Thereafter, we will dive into some unsupervised learning techniques: *k-means* and *dbscan* clustering, respectively for recommending popular venues and for determining outliers.

## Imports

In [1]:
# utils
import os

# cassandra driver
from cassandra.cluster import Cluster
from cassandra.cluster import SimpleStatement, ConsistencyLevel

# serialize/deserialize models
import pickle

# augment data
import urllib, urllib.request
import json

In [2]:
# init
datadir = './data'

# connect to cassandra
contact_points = ['cassandra']

cluster = Cluster(contact_points)
session = cluster.connect()

### Extra: augment data information with wikipedia data

Fetch the wikipedia page url of a given topic from wikipedia

In [3]:
def geturl(s):
    s=urllib.parse.quote(s)
    wiki_url = ''
    try:
        url='https://en.wikipedia.org/w/api.php?action=opensearch&search={}&limit=1&format=json'.format(s)
        req = urllib.request.Request(url)
        resp = urllib.request.urlopen(req)
        wiki_url = json.loads(resp.read().decode('utf-8'))[3][0]
    finally:
        return wiki_url

In [4]:
geturl('Wall Street Bull')

'https://en.wikipedia.org/wiki/Wall_Street_Bull'

### Load the model

In [5]:
cql_stmt = "SELECT model from lbsn.models where mid='kmeans'"
rows = session.execute(cql_stmt)
ml = pickle.loads(rows[0].model)

# prepared statement for getting the name of the top venue in a given cluster
cql_prepared = session.prepare("SELECT * from lbsn.kmeans_topvenues where cid= ? LIMIT ?")

### Score the geo-located event (lon, lat) 

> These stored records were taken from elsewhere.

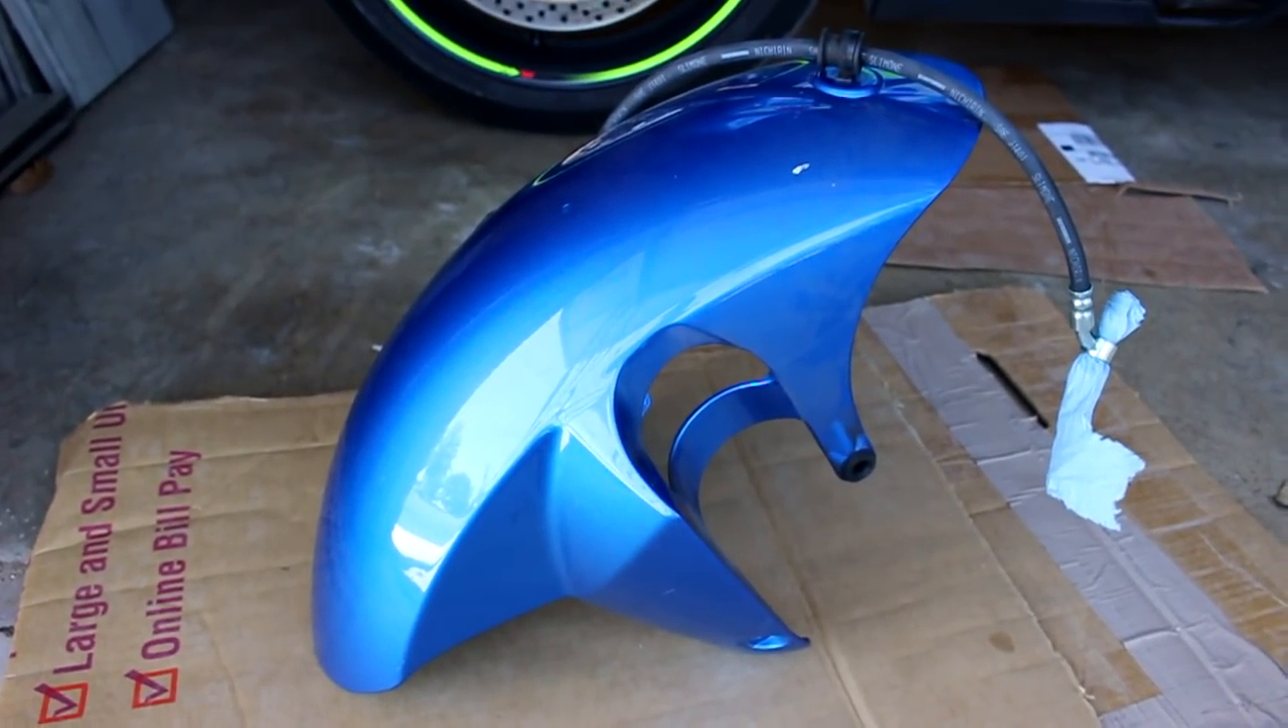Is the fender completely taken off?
Yes.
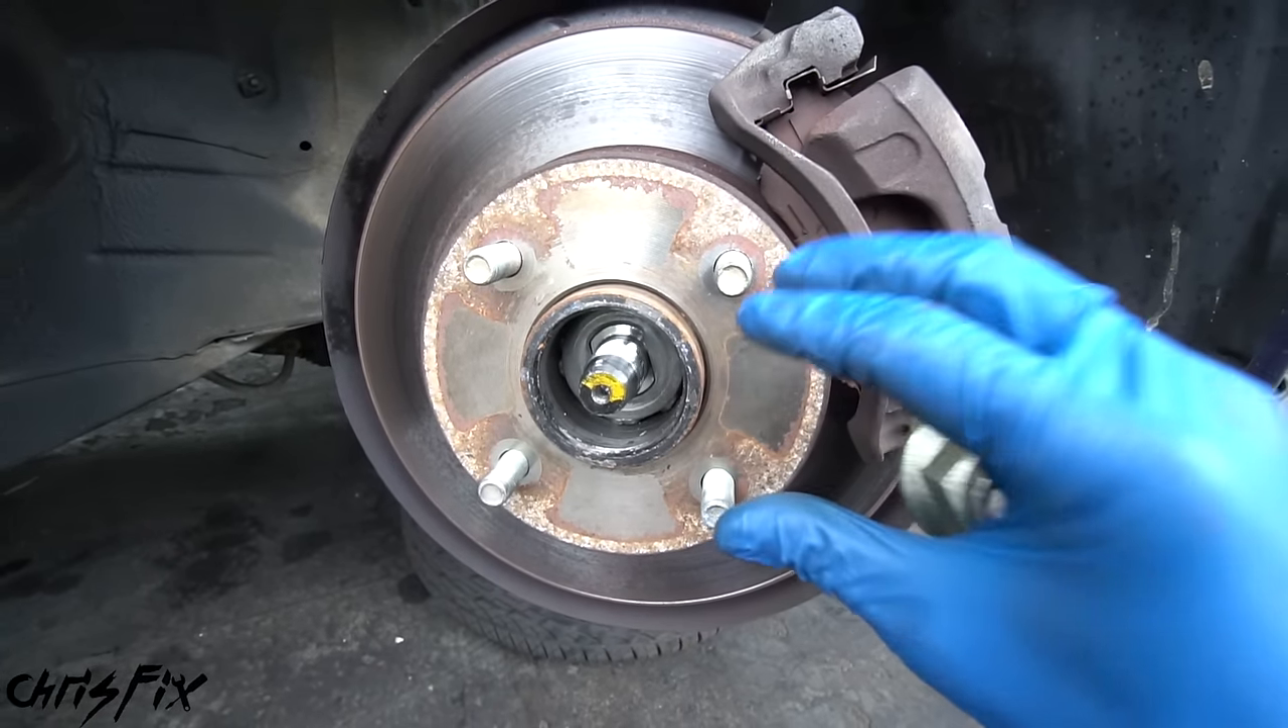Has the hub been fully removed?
No.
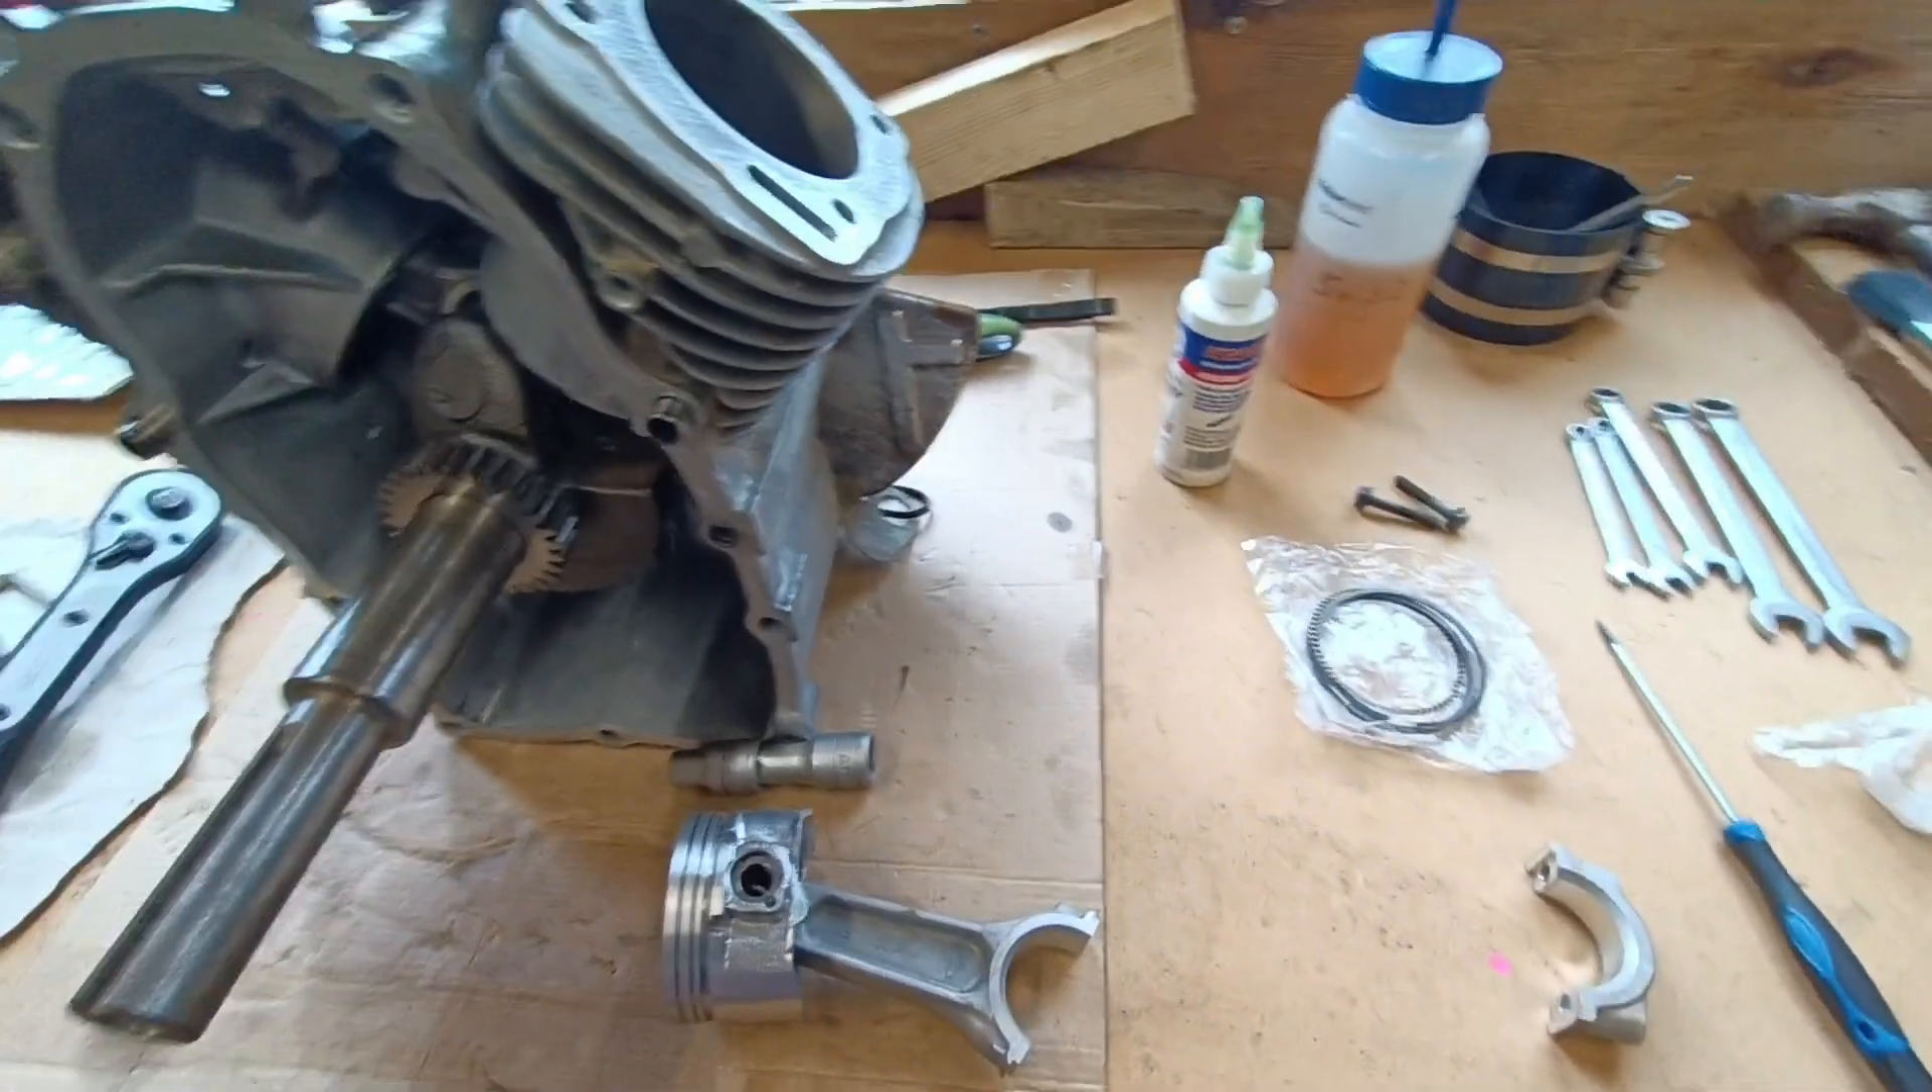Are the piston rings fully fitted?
No.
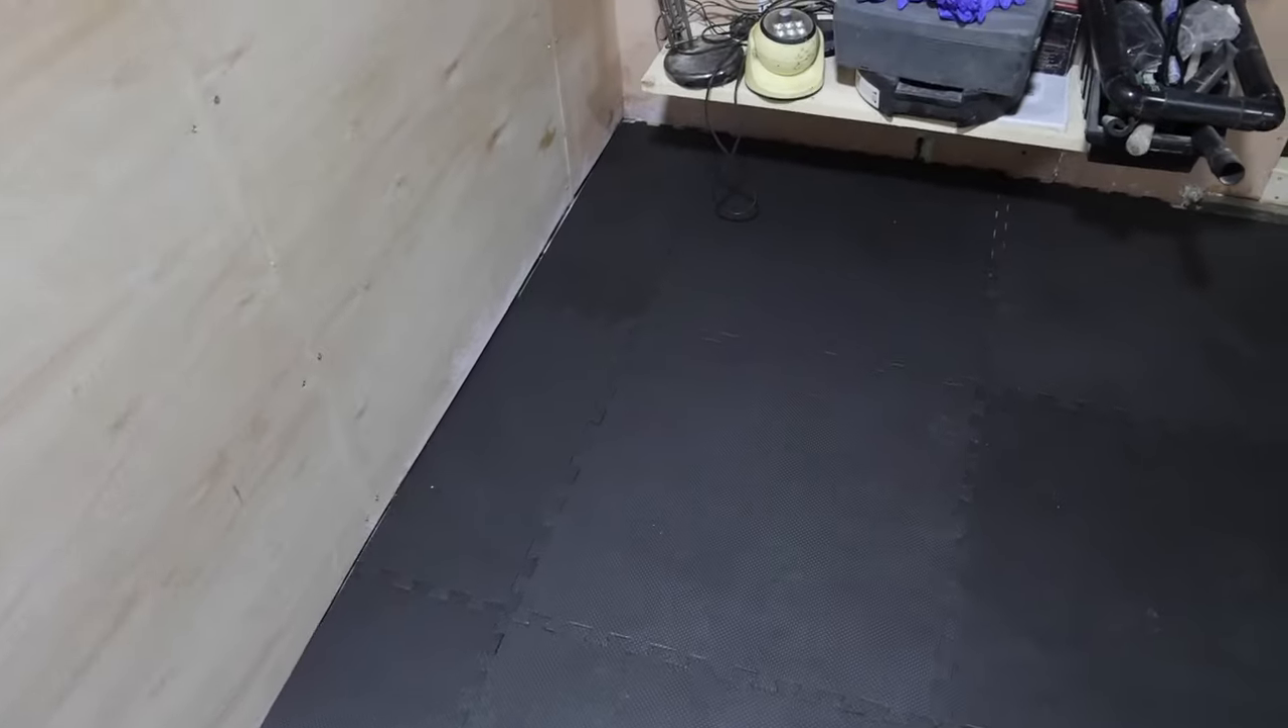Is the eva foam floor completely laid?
Yes.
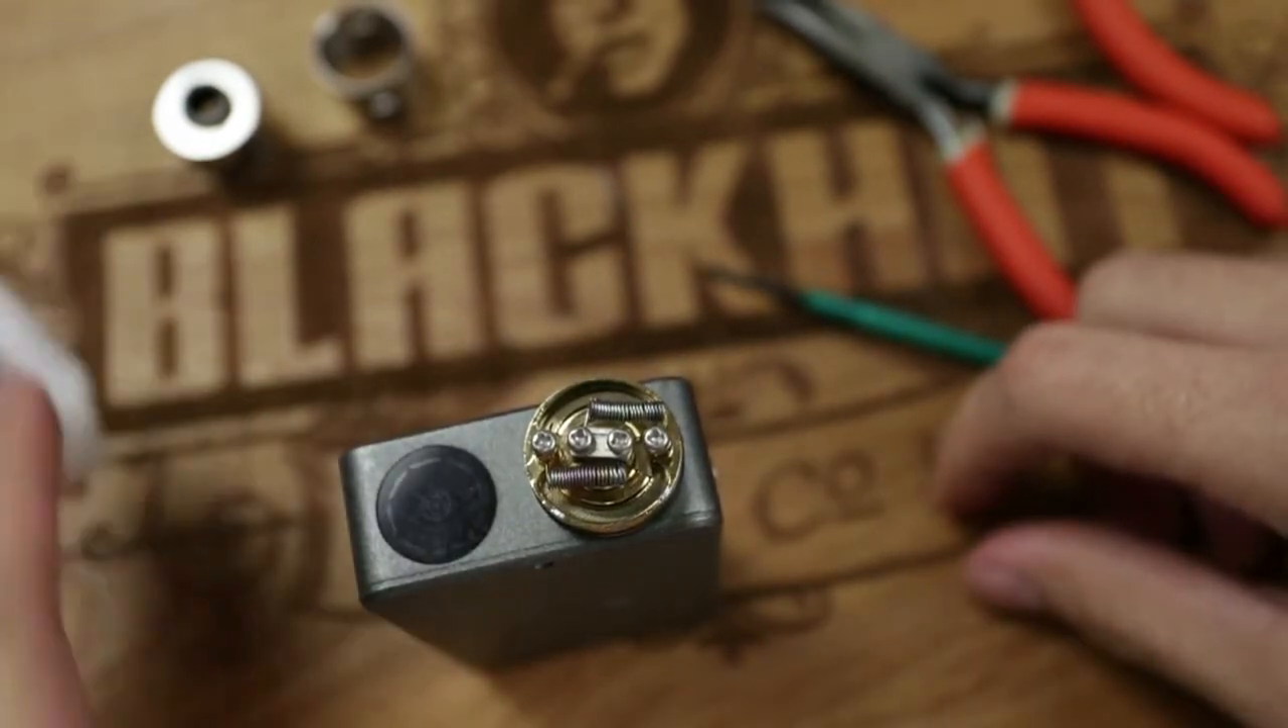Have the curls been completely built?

- score the co-ordinates against the kmeans model
- get the venue wikipedia url in the cassandra table, if not available,  
- fetch the wikipedia page url of a given topic from wikipedia
- cache it in cassandra for further use

In [6]:
def score(lon, lat):
    cl = ml.predict([[lon, lat]])[0]
    
    keys = cluster.metadata.keyspaces['lbsn'].tables['kmeans_topvenues'].columns.keys()
    rows = session.execute(cql_prepared.bind((cl,1)))
    
    #package result as a dictionary
    d = dict(zip(keys,list(rows[0])))
    
    if d['url'] == None:
        #get the url from wikipedia
        d['url']  = geturl(d['name'])
        
        #cache
        cql_stmt = "UPDATE lbsn.kmeans_topvenues SET url = '{}' WHERE cid = {}".format(d['url'], d['cid'])
        rows = session.execute(cql_stmt)

    return d

In [7]:
score(-74.01, 40.79)

{'cid': 156,
 'count': 25,
 'lat': 40.7759886667,
 'lon': -74.01438205,
 'name': 'Louisa Park',
 'url': 'https://en.wikipedia.org/wiki/Louisa_Parr'}

### Recommender and Rendering output

In [8]:
# Tip:
# The smallest possible templating engine on python, 
# including variable substitutions!

#variables
d = {'action':'open', 'name':'sesame'}

#tamplate engine!
"{action}, {name}!".format(**d)

'open, sesame!'

In [9]:
def html_template(d):
    def link(url, text):
        return '<a href="{}">{}</a>'.format(url, text) if url else text
    
    # url to html tags
    d['url_html'] = link(d['url'], d['name'])
    
    # template!
    tmpl = 'What about visiting &nbsp; {url_html}?'
    
    #render
    output = tmpl.format(**d)
    
    return output

def recommender(lon,lat, format='json', notebook=False):
    d = score(lon, lat)
    
    name = d['name']
    url  = d['url']
    
    # optionally add extra data suggestion 
    # based on the information available
    output = html_template(d) if format=='html'else json.dumps(d)
    
    if notebook:
        from IPython.display import HTML
        return HTML(output)
    else:
        return output

In [10]:
recommender(-74.01, 40.7, 'html', notebook=True)

In [11]:
recommender(-74.97, 41.51, 'html', notebook=True)

In [12]:
recommender(-74, 40.55, 'html')

'What about visiting &nbsp; <a href="https://en.wikipedia.org/wiki/Coney_Island_boardwalk">Coney Island Boardwalk</a>?'

### Building the REST service

In [None]:
from flask import Flask
app = Flask("venue_recommender")

@app.route("/hello")
def hello():
    return "hi, there"I

@app.route("/api/venues/recommender/<lon>,<lat>")
def recommender_api(lon, lat):
        return recommender(float(lon), float(lat), 'html')

app.run(host='0.0.0.0')

Try http://localhost:5000/api/venues/recommender/-74.01,40.7